11 Amazing Things to do in the Arctic
The Arctic region’s beauty crosses the borders of 5 countries: Canada, Denmark, Norway, Russia, and the United States. Its immense size contains some amazing sites, both natural and those that occur from the meshing of cultures.
There is simply no way you’re going to be able to take in all that the Arctic has to offer in one visit. So we’ve put together a quick list of eleven bits of awesomeness that should help you get started in putting together your Arctic adventure.
1. See the Northern Lights.
The Aurora Borealis is actually a year-round phenomenon; however, since the Arctic summer is made up of pretty much around-the-clock sunshine, you should plan to take your Arctic cruise as late in the year as possible to give yourself the best chance at taking in this jaw-dropping spectacle.
2. Visit with the whales.
Whales abound in the northern waters. Humpbacks, Blues, Bowheads, Minkes, and Fins all make the annual trip to the North Pole (plus Belugas are in the north the year-round).
3. Take pictures of petroglyphs.
Some 6000 years ago, the very first settlers arrived in Lofoten. Happy to let others know about the extensive fishing and hunting that could be found in the area, these hearty pioneer souls scratched life-sized depictions of whales, elk, and birds into the stone walls of the northern reach of present-day Norway (Leiknes, to be precise).

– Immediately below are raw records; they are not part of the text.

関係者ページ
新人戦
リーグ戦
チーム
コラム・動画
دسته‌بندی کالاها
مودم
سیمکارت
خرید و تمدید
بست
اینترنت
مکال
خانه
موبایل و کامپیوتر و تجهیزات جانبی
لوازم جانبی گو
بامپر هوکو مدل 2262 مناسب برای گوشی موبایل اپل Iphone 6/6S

4. Make pals with Polar Bears.
The Kings and Queens of the North, Polar Bears roam the great white landscapes, always on the hunt for their next meal. While no Arctic cruise can completely guarantee a Polar Bear sighting, you can up your chances if you head to the Spitsbergen area of Norway or sail along Greenland’s coasts.

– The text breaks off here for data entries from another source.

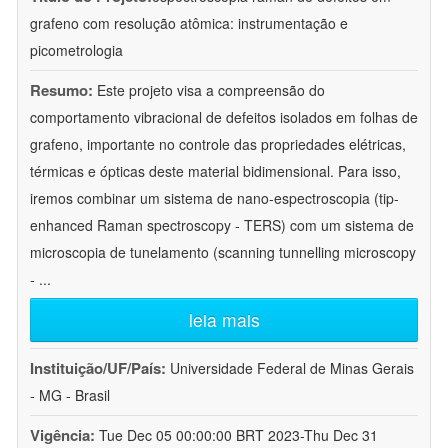
grafeno com resolução atômica: instrumentação e
picometrologia
Resumo:
Este projeto visa a compreensão do
comportamento vibracional de defeitos isolados em folhas de
grafeno, importante no controle das propriedades elétricas,
térmicas e ópticas deste material bidimensional. Para isso,
iremos combinar um sistema de nano-espectroscopia (tip-
enhanced Raman spectroscopy - TERS) com um sistema de
microscopia de tunelamento (scanning tunnelling microscopy
-
...
leia mais
Instituição/UF/País:
Universidade Federal de Minas Gerais
- MG - Brasil
Vigência:
Tue Dec 05 00:00:00 BRT 2023-Thu Dec 31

5. Feast your eyes on the Lofoten cod festival.
Lofoten is known as a cod capital of the world. To celebrate that lofty title, they hold a cod-catching festival every year in late March. You’ll be able to take in the surreal sight of thousands of shelled-out cod dangling from lines so that they’re dried out by the cool northern winds before shipping.
6. Experience the Indigenous cultures.
Indigenous cultures surround the Arctic, differing as one passes from Russia, northern Europe, and Canada. They all have in common their amazing ability to adapt to the harsh environment and the ability to thrive in it. Take a visit to Greenland and see how the Inuit culture has merged with the European, and find out just how much Western Civilization has benefited from the exchange (hint: our next to-do item was a gift from the Inuit).
7. Go kayaking.
Many Arctic cruises now offer you the option to go for a paddle along the pristine shorelines of the north. Your mother-ship will anchor in a calm bay, and then you’ll be issued your very own kayak so you can explore the wilderness under your own power.
8. Visit the Viking past.
Greenland has an extensive Viking past, and some of their pioneering efforts can still be seen there to this day. You’ll be able to check out the Hvalsey Church (built around 1300 A.D.) and check out where Erik the Red (the one who gave the island the name “Greenland”) set up his farm.
The Arctic summers are a treat for both the novice and experienced ornithologist alike. If you’re looking to check off some of the more exotic members of your bird book, then head for Fair Isle (Storm Petrels, Northern Fulmars, Kittiwakes, Guillemots, Razorbills), Jan Mayen (Glaucous Gulls, Little Auks, Atlantic Puffins), or the Bird Cliffs of Alkefjellet which teem with over 60,000 pairs of breeding Brünnich’s Guillemots.
10. Inspect icebergs.
If giant floating sculptures of blue and white ice are more your thing, then head either to Iceberg Alley (Newfoundland, Canada) or the “Iceberg Capital of the World” (Ilulissat, Greenland).
11. Move out with ski mountaineering.
If you’re looking for something a little more physical to do during your Arctic cruise, then we suggest you try your skills at ski mountaineering. You’ll ski-out from your landing point, climbing higher than most passengers go for the chance to take in some truly breath-taking vistas.